A word of caution.  There appears to be a bug in the Mozilla family of browsers (mozilla, netscape 6x, netscape 7x, firefox) that prevents a relative link from being passed to a new window.  To demonstrate this, copy-and-paste the following into the address field of such a browser:

     javascript:'<a href="index.htm">Link Test</a>'

In the Internet Explorer browser, this displays the text "Link Test" as a link.  But in the mozilla browsers, the text appears but it is not a link.  The consequence of this is that if you have a relative link in one of your data fields, it will not appear as a link when the user opens the separate display showing all the details (see question 407 for a description of the separate detailed display).  The work-around is to avoid the use of relative links.  So instead of the link being "index.html", use "http://yourserver.com/index.html" instead.  In that case the link will do what it is supposed to do.
 

410. What do I do if my database is too large for me to perform the copy-and-paste operations required?

Question 403 described how to get your database in the desired format.  It involves copying-and-pasting your data into a window, pressing a button which sprinkles the appropriate soundex codes into your database, and then copying-and-pasting the results back into a file.  If the number of records in your database is large, this might not be practical.

If you have a server that is capable of executing PHP scripts (regardless of what language you have selected for your search engine), there is an alternate approach.  In that case you will put your database file on your server and fill in that server location in the field that says "Location of raw tab-delimited data".  Now when you press the Database button, you will be presented with a PHP script that can do the reformatting.   You simply copy-and-paste this script into a file (similar to the instructions in question 202).  Give that file a suffix of .php and upload it to your server in the same directory as the database.  Run that PHP script.  If you have not specified SQL for the search-engine language (see question 411), the reformatted database will be generated in that same directory and the name of that reformatted database will be displayed on your screen when you run the php script.  If you have specified SQL, no output file will be generated but instead the reformatted data will be entered in the SQL database.

Caution: do not use the same name for your raw database file as will be used for your final database file.  If your database name is X, your final database will be in X.txt (assuming you are using a PHP or PERL search engine).  So do not place your raw file in X.txt -- instead use some name like Xraw.txt.

To reiterate, this method of reformatting a large database has nothing to do with the language that you have selected for your search engine.  You can generate a search engine in PERL or in javascript, and still use the PHP script generated here to reformat your data.

If you are using phonetic matching (see question 207 for a description of phonetic matching) on any of your fields, the method described in question 403 cannot be used and you must use the alternate approach described here.  Furthermore, the phonetic tables must be in the same directory as the database.
 

411. What is the SQL choice under "search engine language" all about?

Regardless of the language you select for your search engine (javascript, PERL, or PHP), the search will be performed sequentially using what is called a flat file.  That is, each record of the database is examined, one at a time, in order to determine if it matches the search parameters that the user specified.  That means that if you double the number of records in your database, you will double the amount of time required to perform the search.  Eventually you will reach a point where the time required to  perform the search is unacceptable to the users.  (See question 412 for how many records can be searched in a reasonable amount of time.)

# [LISTED RECORDS]
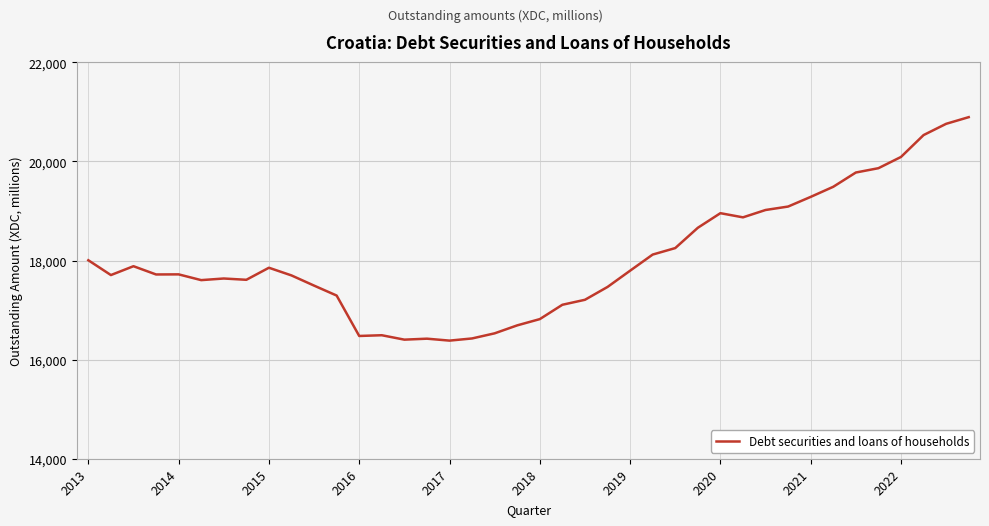

What is the maximum value shown in the chart?

20894.7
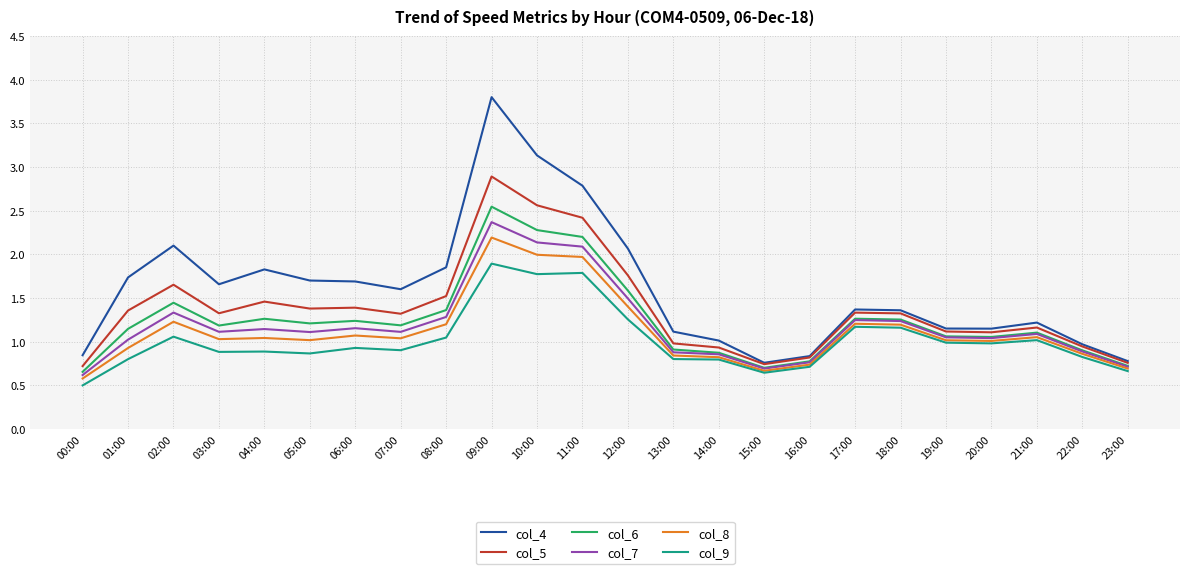

True or false: col_5 and col_8 intersect in this chart.

False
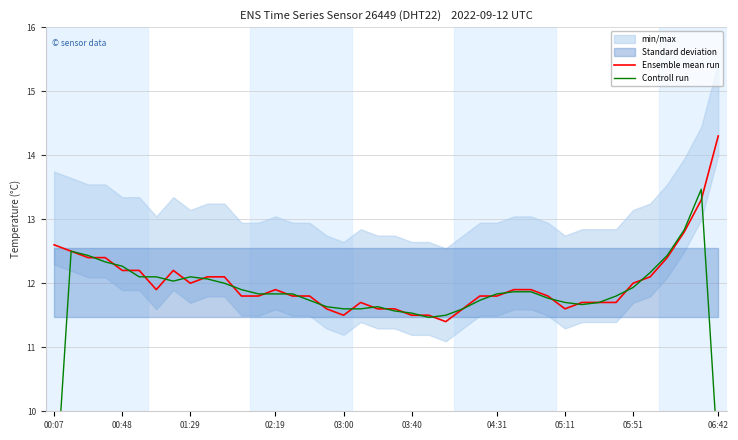

True or false: Ensemble mean run has a value of 19.9 at 06:42.

False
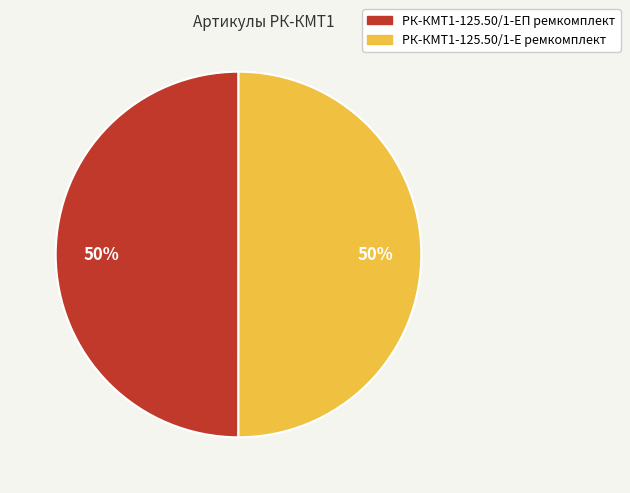

What is the ratio of the value at РК-КМТ1-125.50/1-Е ремкомплект to the value at РК-КМТ1-125.50/1-ЕП ремкомплект?

1.0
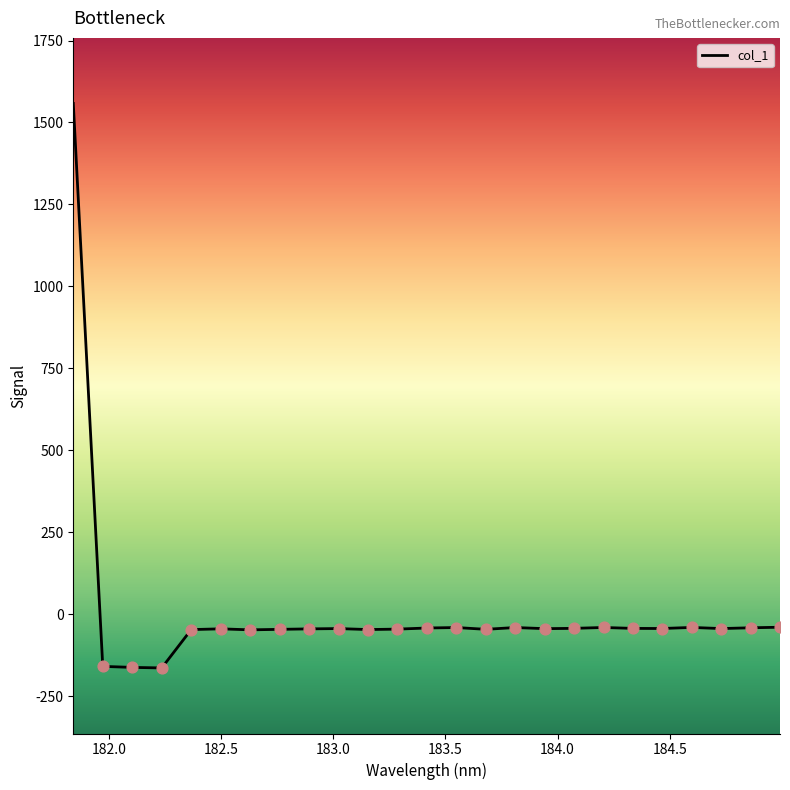

What is the greatest value displayed?

1558.0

# [TASKS]
**a)** In the search-engine FAQ, where must the phonetic tables be placed when phonetic matching is used?
**b)** Please continue the search-engine FAQ from the point where it stops.

# [ANSWERS TO EACH TASK]
**a)** In the same directory as the database.

**b)**
For very large databases, such a sequential search is unacceptable.  An alternative is to use a relational database such as mySQL.  You do that by selecting SQL as the search-engine language.  The search engine will be written in PHP (same as if you chose PHP as the language) but in this case the search engine will make calls into an SQL database rather than doing the search sequentially.  Of course you can do this only if your server supports SQL databases as well as PHP scripts.

The steps for using SQL are as follows:

Fill in the information on the form pertaining to SQL databases.  Specifically
username: This is the username that you have created for accessing your SQL database.  Details for creating the username depend on your hosting provider.

password: This is the password that you have created for accessing your SQL database.  Details for creating the password depend on your hosting provider.

host: This is the name of the machine on which your SQL database will be hosted.  For example, acme.com

database: This is the name of your sql database.  Some hosting providers force you to use a non-descriptive cryptic name.  If you have no such requirement, leave this field blank and the descriptive name that you entered previously (see question 103) will be used.

table: This is an arbitrary name that you make up.  It can be anything.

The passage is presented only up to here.